### Assignment A
Repeat the passage on biometric security word for word, beginning at the words "However, even that" and stopping after "attitudes towards biometrics.".
### Assignment B
In the passage on biometric security, who did border agents force to give up a device's PIN?

### Passage

However, these do not eliminate that risk entirely. Users facing the risk of a targeted attack are recommended to avoid biometrics are rely on a PIN.
However, even that may not be enough as researchers have demonstrated successful attacks to guess user’s PINs based on subliminal channels, and many users continue to set poor PINs. As we saw earlier this year when border agents forced a US-born NASA scientist to give up his device’s PIN, indicating that avoiding biometrics won’t help you in all situations; although a law enforcement officer that forces a user to unlock their device may render any obtained evidence inadmissible in court, that’s only a comfort if the rule of law applies. Around the world, some users’ threat model may be quite different:
Acceptance of Server-Side Biometrics
One final risk is less about the technology and more about public attitudes towards biometrics.

Stored data:
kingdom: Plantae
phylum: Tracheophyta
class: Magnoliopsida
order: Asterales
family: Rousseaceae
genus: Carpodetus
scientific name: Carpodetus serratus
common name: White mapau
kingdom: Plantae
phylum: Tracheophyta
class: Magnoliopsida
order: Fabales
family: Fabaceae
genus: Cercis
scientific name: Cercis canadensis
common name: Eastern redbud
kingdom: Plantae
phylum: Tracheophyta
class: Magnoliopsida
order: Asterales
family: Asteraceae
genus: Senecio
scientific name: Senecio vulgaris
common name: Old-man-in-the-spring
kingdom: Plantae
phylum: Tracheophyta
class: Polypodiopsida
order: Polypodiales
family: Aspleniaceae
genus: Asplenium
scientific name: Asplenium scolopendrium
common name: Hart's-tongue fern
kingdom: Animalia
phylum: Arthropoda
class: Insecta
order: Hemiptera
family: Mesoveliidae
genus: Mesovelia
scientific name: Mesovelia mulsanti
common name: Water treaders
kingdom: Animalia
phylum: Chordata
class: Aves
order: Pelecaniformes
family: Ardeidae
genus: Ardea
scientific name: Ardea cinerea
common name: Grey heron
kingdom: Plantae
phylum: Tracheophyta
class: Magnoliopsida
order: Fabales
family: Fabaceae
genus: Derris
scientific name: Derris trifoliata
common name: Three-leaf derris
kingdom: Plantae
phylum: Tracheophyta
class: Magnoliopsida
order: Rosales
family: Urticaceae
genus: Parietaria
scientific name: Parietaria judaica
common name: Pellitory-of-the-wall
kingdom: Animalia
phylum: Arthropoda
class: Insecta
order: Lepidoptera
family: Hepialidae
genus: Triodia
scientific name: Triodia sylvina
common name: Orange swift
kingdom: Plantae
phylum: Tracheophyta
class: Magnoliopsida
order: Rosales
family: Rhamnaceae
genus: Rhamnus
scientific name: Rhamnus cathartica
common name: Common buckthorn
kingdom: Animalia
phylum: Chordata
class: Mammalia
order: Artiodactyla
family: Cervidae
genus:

### Problem solution A
However, even that may not be enough as researchers have demonstrated successful attacks to guess user’s PINs based on subliminal channels, and many users continue to set poor PINs. As we saw earlier this year when border agents forced a US-born NASA scientist to give up his device’s PIN, indicating that avoiding biometrics won’t help you in all situations; although a law enforcement officer that forces a user to unlock their device may render any obtained evidence inadmissible in court, that’s only a comfort if the rule of law applies. Around the world, some users’ threat model may be quite different:
Acceptance of Server-Side Biometrics
One final risk is less about the technology and more about public attitudes towards biometrics.

### Problem solution B
A US-born NASA scientist.